Views allow you to customize how metrics are aggregated and reported:

  • Selector: Match instruments by name
  • Stream: Configure the output metric stream
    • Rename instruments
    • Add or modify descriptions

Compatibility & Translation

This configuration model is intended to be a superset of the current OTEL Go Collector configuration. It introduces advanced concepts, such as multi-tenancy (based on pipeline group) and configurable dispatch strategies, that are not present in the upstream Collector.

A translation mechanism will be developed to automatically convert any OTEL Collector YAML configuration file into this new config model. Some aspects of the OTEL Collector, such as the extension mechanism, are still under consideration and have not yet been fully mapped in the new model.

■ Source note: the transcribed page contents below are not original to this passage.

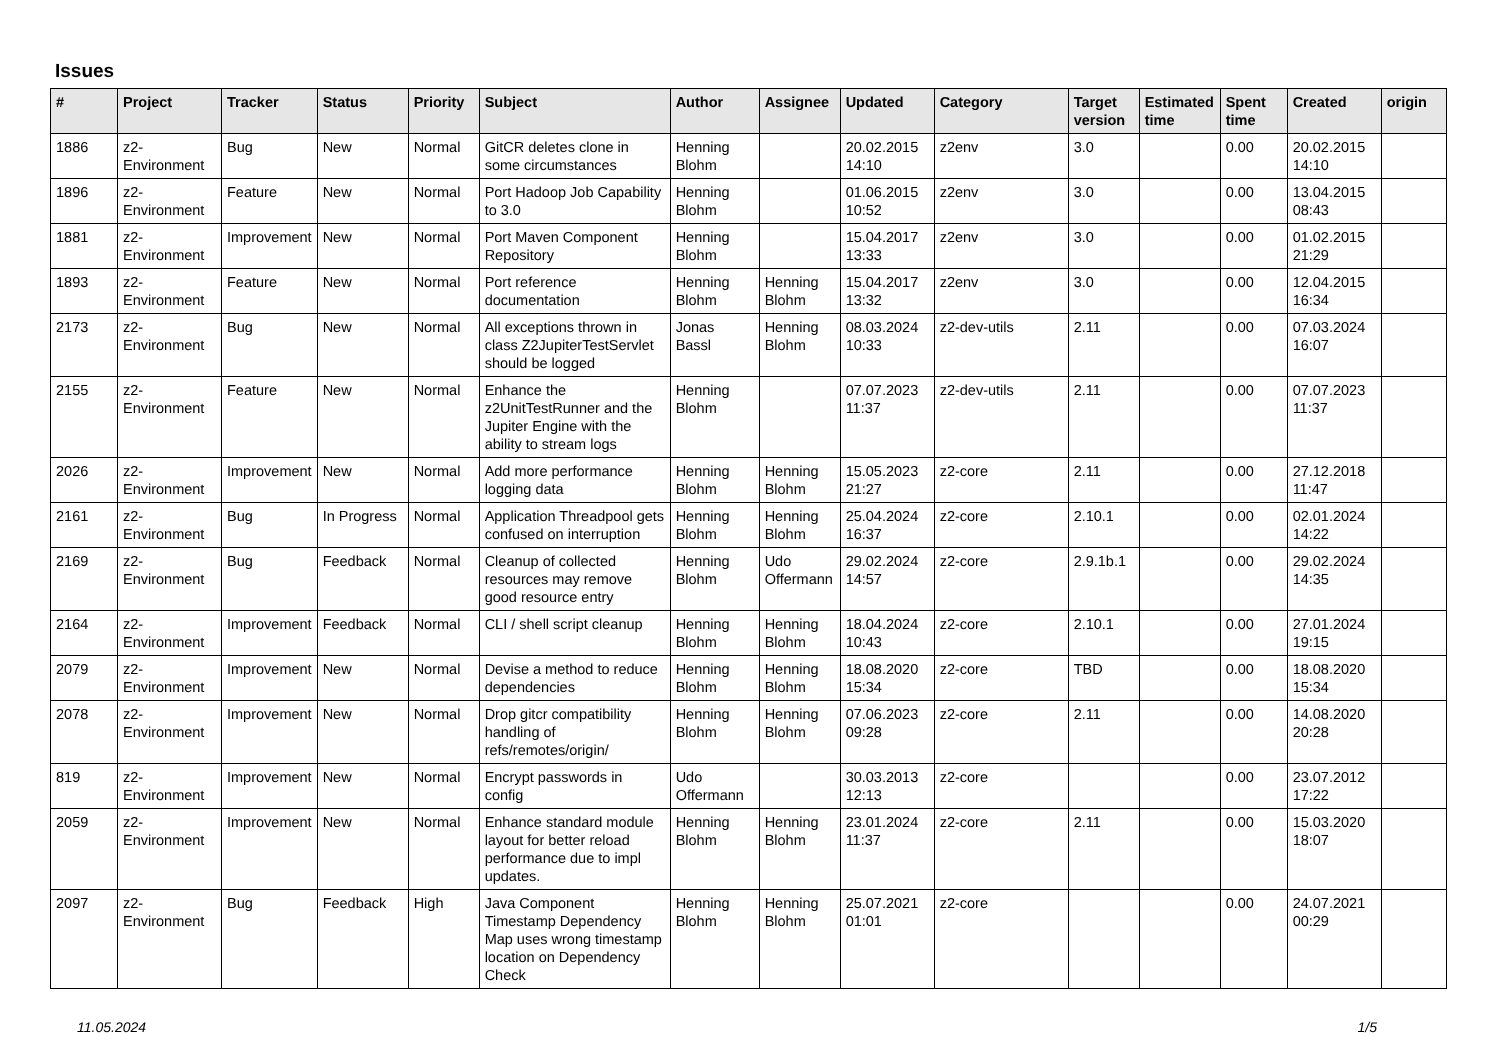Issues
| # | Project | Tracker | Status | Priority | Subject | Author | Assignee | Updated | Category | Target version | Estimated time | Spent time | Created | origin |
| --- | --- | --- | --- | --- | --- | --- | --- | --- | --- | --- | --- | --- | --- | --- |
| 1886 | z2-Environment | Bug | New | Normal | GitCR deletes clone in some circumstances | Henning Blohm | | 20.02.2015 14:10 | z2env | 3.0 | | 0.00 | 20.02.2015 14:10 | |
| 1896 | z2-Environment | Feature | New | Normal | Port Hadoop Job Capability to 3.0 | Henning Blohm | | 01.06.2015 10:52 | z2env | 3.0 | | 0.00 | 13.04.2015 08:43 | |
| 1881 | z2-Environment | Improvement | New | Normal | Port Maven Component Repository | Henning Blohm | | 15.04.2017 13:33 | z2env | 3.0 | | 0.00 | 01.02.2015 21:29 | |
| 1893 | z2-Environment | Feature | New | Normal | Port reference documentation | Henning Blohm | Henning Blohm | 15.04.2017 13:32 | z2env | 3.0 | | 0.00 | 12.04.2015 16:34 | |
| 2173 | z2-Environment | Bug | New | Normal | All exceptions thrown in class Z2JupiterTestServlet should be logged | Jonas Bassl | Henning Blohm | 08.03.2024 10:33 | z2-dev-utils | 2.11 | | 0.00 | 07.03.2024 16:07 | |
| 2155 | z2-Environment | Feature | New | Normal | Enhance the z2UnitTestRunner and the Jupiter Engine with the ability to stream logs | Henning Blohm | | 07.07.2023 11:37 | z2-dev-utils | 2.11 | | 0.00 | 07.07.2023 11:37 | |
| 2026 | z2-Environment | Improvement | New | Normal | Add more performance logging data | Henning Blohm | Henning Blohm | 15.05.2023 21:27 | z2-core | 2.11 | | 0.00 | 27.12.2018 11:47 | |
| 2161 | z2-Environment | Bug | In Progress | Normal | Application Threadpool gets confused on interruption | Henning Blohm | Henning Blohm | 25.04.2024 16:37 | z2-core | 2.10.1 | | 0.00 | 02.01.2024 14:22 | |
| 2169 | z2-Environment | Bug | Feedback | Normal | Cleanup of collected resources may remove good resource entry | Henning Blohm | Udo Offermann | 29.02.2024 14:57 | z2-core | 2.9.1b.1 | | 0.00 | 29.02.2024 14:35 | |
| 2164 | z2-Environment | Improvement | Feedback | Normal | CLI / shell script cleanup | Henning Blohm | Henning Blohm | 18.04.2024 10:43 | z2-core | 2.10.1 | | 0.00 | 27.01.2024 19:15 | |
| 2079 | z2-Environment | Improvement | New | Normal | Devise a method to reduce dependencies | Henning Blohm | Henning Blohm | 18.08.2020 15:34 | z2-core | TBD | | 0.00 | 18.08.2020 15:34 | |
| 2078 | z2-Environment | Improvement | New | Normal | Drop gitcr compatibility handling of refs/remotes/origin/ | Henning Blohm | Henning Blohm | 07.06.2023 09:28 | z2-core | 2.11 | | 0.00 | 14.08.2020 20:28 | |
| 819 | z2-Environment | Improvement | New | Normal | Encrypt passwords in config | Udo Offermann | | 30.03.2013 12:13 | z2-core | | | 0.00 | 23.07.2012 17:22 | |
| 2059 | z2-Environment | Improvement | New | Normal | Enhance standard module layout for better reload performance due to impl updates. | Henning Blohm | Henning Blohm | 23.01.2024 11:37 | z2-core | 2.11 | | 0.00 | 15.03.2020 18:07 | |
| 2097 | z2-Environment | Bug | Feedback | High | Java Component Timestamp Dependency Map uses wrong timestamp location on Dependency Check | Henning Blohm | Henning Blohm | 25.07.2021 01:01 | z2-core | | | 0.00 | 24.07.2021 00:29 | |
11.05.2024 1/5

Config Validation & Error Reporting

A strict validation stage will be developed to ensure the stability and robustness of the engine. The validator will perform comprehensive checks on configuration files before they are accepted by the engine.

Instead of stopping at the first error, the parser and validator will attempt to collect all configuration errors in a single run, providing detailed and informative context for each issue. This approach makes debugging and troubleshooting significantly easier, allowing users to resolve multiple issues at once and increasing overall productivity.

Roadmap

  • An API will be introduced to allow for dynamic management of configuration:

    • Add, update, get, and delete pipeline groups
    • Add, update, get, and delete pipelines within pipeline groups
    • Add, update, get, and delete nodes within pipelines
  • Transactional updates: Updates can target multiple nodes as part of a single, consistent transaction. A consistent transaction is an operation where, once applied, the pipeline remains in a valid and operational state. The unit of operation is the pipeline: transactional updates are atomic at the pipeline level.

  • Every component of the configuration model will be addressable and manageable via this API.

  • An authorization framework will be introduced to manage access and permissions at the level of pipeline groups, pipelines, and potentially nodes.